Tom Kirkwood

Today, Tom Kirkwood has become a topic of great interest and relevance in different areas of society. Its impact and scope are increasingly evident in our daily lives, generating debates, studies and research that seek to further understand its influence. Since its emergence, Tom Kirkwood has captured the attention of people of all ages and professions, becoming a key point of discussion at family gatherings, coffee conversations, and even in academic circles. In this article, we will explore some of the most relevant aspects of Tom Kirkwood and its importance today, as well as the possible implications it has in the future.

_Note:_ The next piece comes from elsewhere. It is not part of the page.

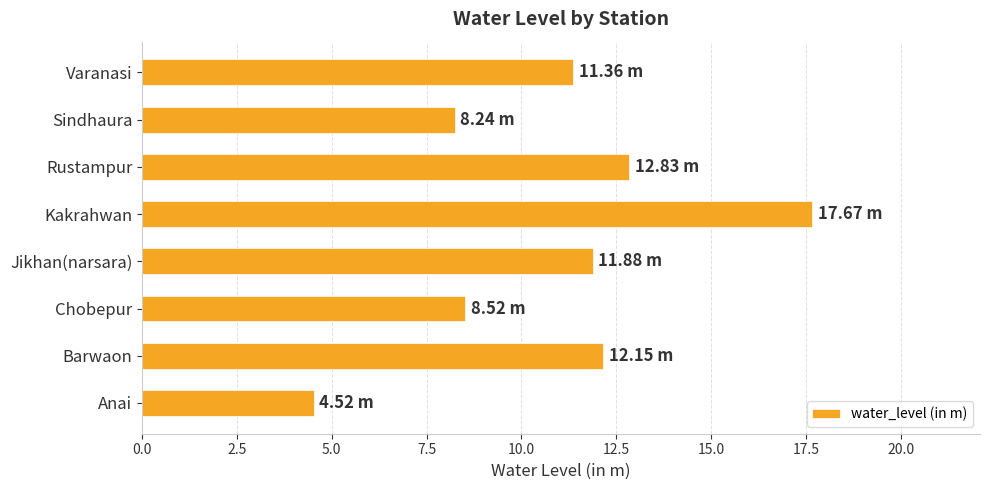

Rank the categories by value from highest to lowest.

Kakrahwan, Rustampur, Barwaon, Jikhan(narsara), Varanasi, Chobepur, Sindhaura, Anai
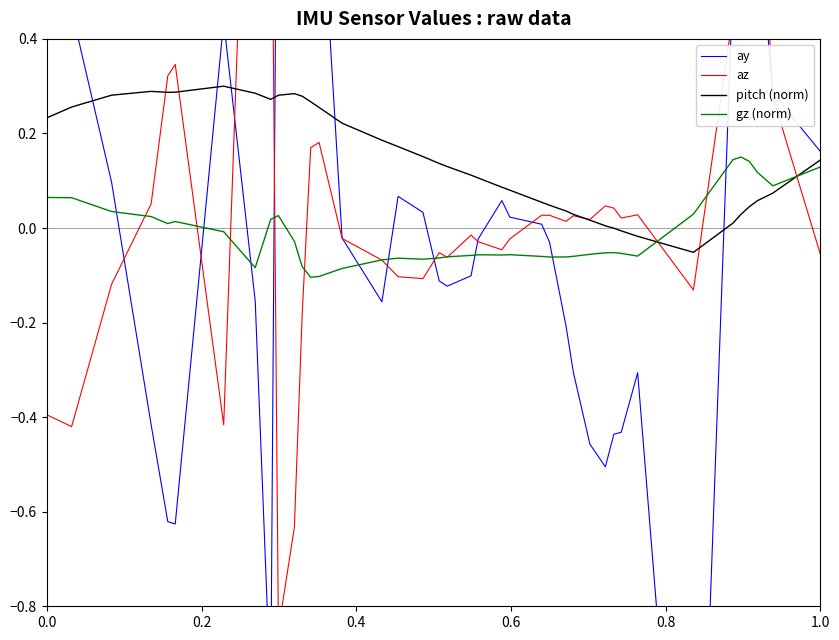

The az series shows -1.2 at 9. True or false?

False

Thomas Burton Loram Kirkwood CBE FMedSci (6 July 1951, Durban, South Africa) is an English biologist who made his contribution to the biology of ageing by proposing the disposable soma theory of aging. He is currently a researcher and Associate Dean for Ageing in Newcastle University and he headed the Institute for Ageing and Health in its school of clinical medical sciences. He is the author of Time of Our Lives: The Science of Human Aging (1999), The End of Age: Why Everything About Aging Is Changing (2001), and co-author of Chance, Development, and Aging (2000, together with Caleb E. Finch). In 2001 he gave the annual Reith Lectures.

Kirkwood was appointed Commander of the Order of the British Empire (CBE) in the 2009 New Year Honours.

Footnotes

  1. ^ The End of Age
  2. ^ "No. 58929". The London Gazette (Supplement). 31 December 2008. p. 7.